--On October 15, 2006 4:31:48 PM -0400 DAve <[EMAIL PROTECTED]>
That is a bit extreme. I have a full workload, I put in about 60 hours a
week (I work a lot of weekends, I'm working now). I have servers running
all different version of apps. I can't go around upgrading everything at
the drop of a hat. I would be divorced within a month.
If you read the security alerts carefully you will find many require a
shell (We don't offer them to clients), some require a specific app to
be running that you may not need (rm -f /usr/local/bin/vulnerable_app),
and sometimes a simple code audit will tell you if you are vulnerable.
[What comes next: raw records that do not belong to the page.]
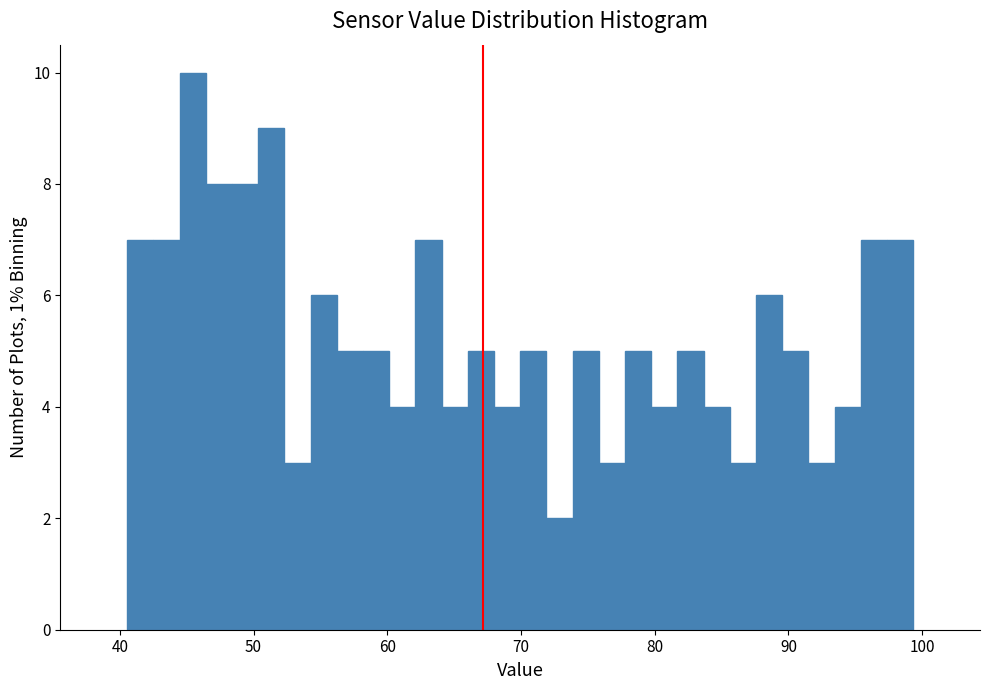

Read against the x-axis, roughly where is the centre of the tallest bar?

45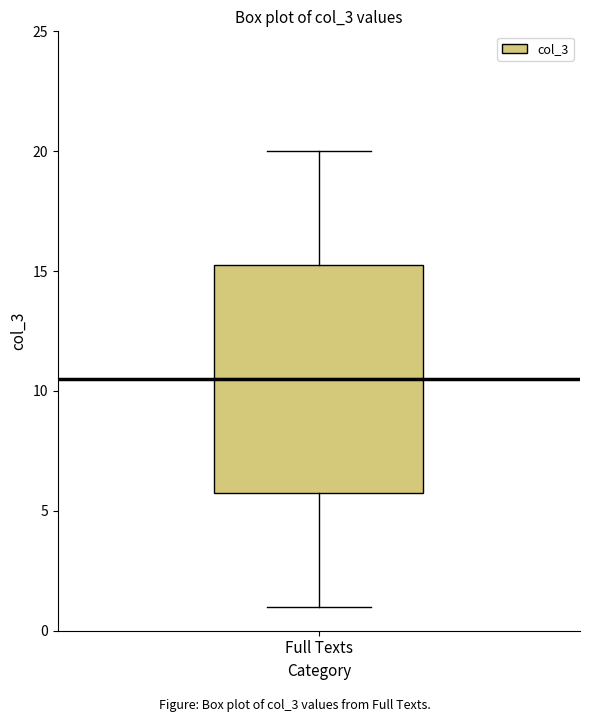

Read this box plot against the y-axis: the position of the median line, the range covered by the box, and the ends of both whiskers. The values are not printed on the chart, so give them approximately, as read against the axis.

median 10.5, box 6.0 to 15.5, whiskers 1.0 to 20.0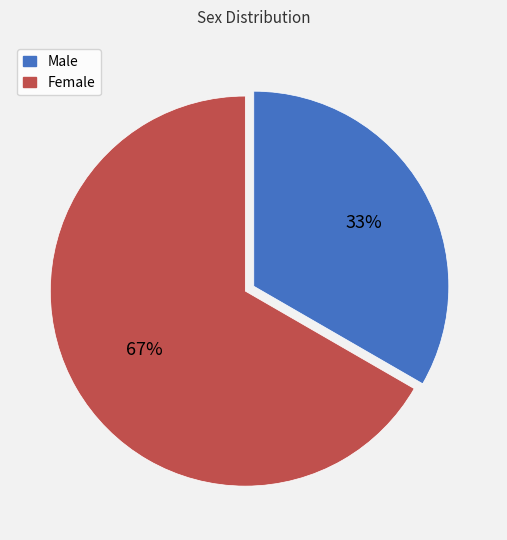

To the nearest percent, what portion does Female represent?

67%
It is also not uncommon that a security alert is issued for a problem
that has not be proven in the wild.
There are plenty of reasons to not follow a security alert, many of them
quite valid. Upgrading mission critical systems without throughly
understanding the implications just because someone screamed SECURITY!,
now that is foolhardy.
That wasn't the situation here.
Look, there are several possible scenarios where installing a vulnerable
app is less of a risk than not installing the app at all. Business
functionality *is* important. However, to arbitrarily say "Use
DISABLE_VULNERABILITIES" is the answer to an app that won't install is
always a wrong answer. *At a minimum* it should come with a warning of
the possible risks. Furthermore *upgrading* from a non-vulnerabile app to
a vulnerable app simply because "it's the latest" is foolhardy in the
I don't think my statement was any more extreme than "Just use
DISABLE_VULNERABILITIES and you can install the app" with no warning of
the risks. *Especially* when the app is as highly scrutinized as php is
(not to mention how vulnerabilities are being found in it all the time.)